Find the area of the region that lies inside both r=2sin(th) and r=sin(th).
I think I have to put it in the form of integral 1/2(r1)^2 - (r2)^2 d(th) but I'm not sure what the bounds would be. I set them equal to each other and I got the values pi/2 and 3pi/2.
I assumed the integral would be from pi/2 to 3pi/2 1/2(2sin(th)^2 - sin(th)^2)d(th), could someone confirm? I'm not sure about the bounds
On
Both the polar equations represent circles with second one inside the first. The first equation $r=2\sin\theta$ represents the circle $$x^2+(y-1)^2=1$$ with center $(0, 1)$ and radius $1$ and the second equation $r=\sin\theta$ represents the circle $$x^2+\left(y-\frac{1}{2}\right)^2=\frac{1}{4}$$ with center $(0, \frac{1}{2})$ and radius $r=\frac{1}{2}$
So the area of the region inside both is the area of the second circle which is $\dfrac{\pi}{4}$.

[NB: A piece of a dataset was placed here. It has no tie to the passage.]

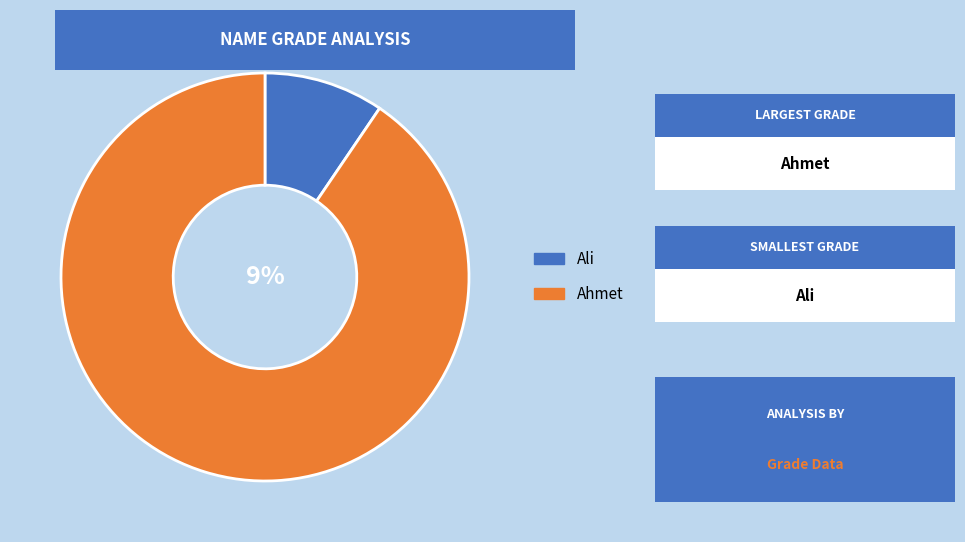

What percentage is NOT represented by Ahmet?

9.5%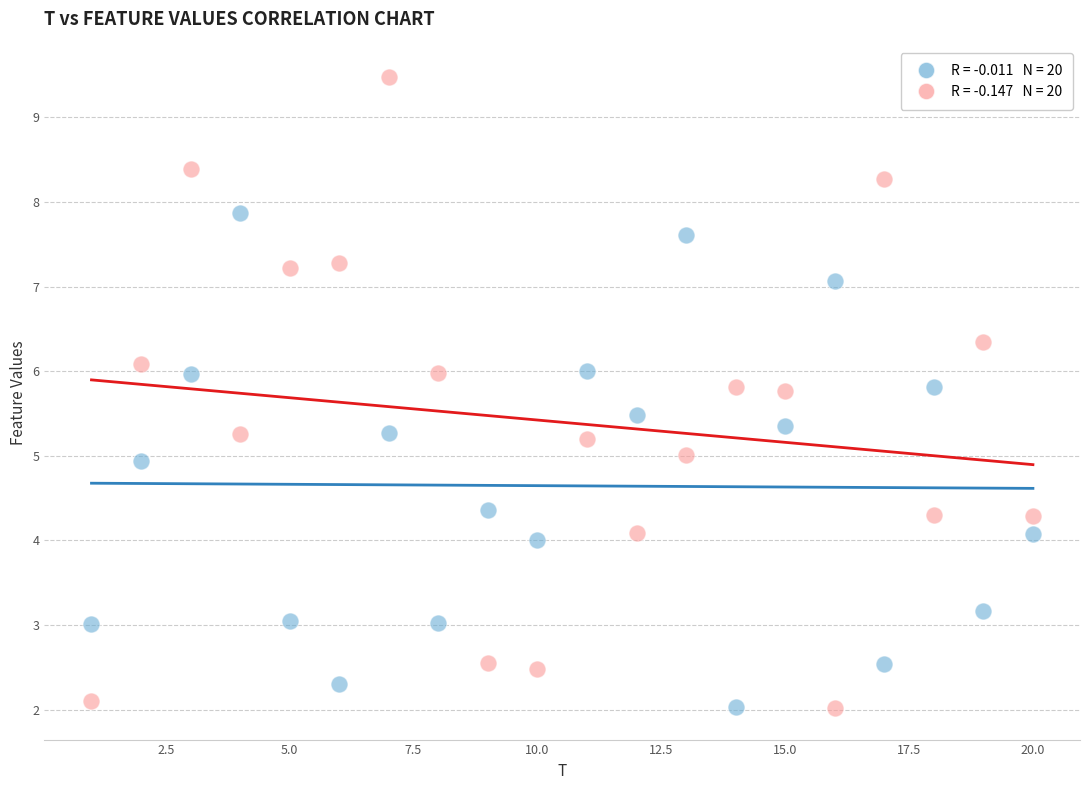

Across all data points, what is the range of Y values (max minus min)?

7.4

Area = $$\frac{1}{2}\int_0^{2\pi}\big( 4\sin^2 \theta - \sin^2 \theta) d\theta = \frac{3}{2} \int_0^{2\pi} \sin^2 \theta d\theta$$.
Use the trig identity $\sin^2 \theta = \frac{1}{2}(1-cos2\theta)$ to help evaluate the integral. It helps to graph the two polar equations, this may give you a better view for your bounds of integration.